§ INSTRUCTION
Pull the text out of every one of the records below, line for line and unchanged, and leave the pictures out of your answer.
** Opening LISTED ENTRIES block **
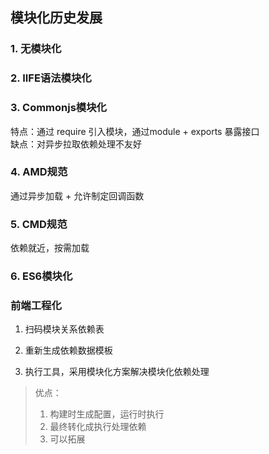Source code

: ## 模块化历史发展

### 1. 无模块化

### 2. IIFE语法模块化

### 3. Commonjs模块化

特点：通过 require 引入模块，通过module + exports 暴露接口  
缺点：对异步拉取依赖处理不友好  
 
### 4. AMD规范

通过异步加载 + 允许制定回调函数  

### 5. CMD规范

依赖就近，按需加载

### 6. ES6模块化

### 前端工程化

1. 扫码模块关系依赖表

2. 重新生成依赖数据模板

3. 执行工具，采用模块化方案解决模块化依赖处理

> 优点：
> 1. 构建时生成配置，运行时执行
> 2. 最终转化成执行处理依赖
> 3. 可以拓展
** Closing LISTED ENTRIES block **
§ RESPONSE TO THIS EXERCISE
Source code

: ## 模块化历史发展

### 1. 无模块化

### 2. IIFE语法模块化

### 3. Commonjs模块化

特点：通过 require 引入模块，通过module + exports 暴露接口  
缺点：对异步拉取依赖处理不友好  
 
### 4. AMD规范

通过异步加载 + 允许制定回调函数  

### 5. CMD规范

依赖就近，按需加载

### 6. ES6模块化

### 前端工程化

1. 扫码模块关系依赖表

2. 重新生成依赖数据模板

3. 执行工具，采用模块化方案解决模块化依赖处理

> 优点：
> 1. 构建时生成配置，运行时执行
> 2. 最终转化成执行处理依赖
> 3. 可以拓展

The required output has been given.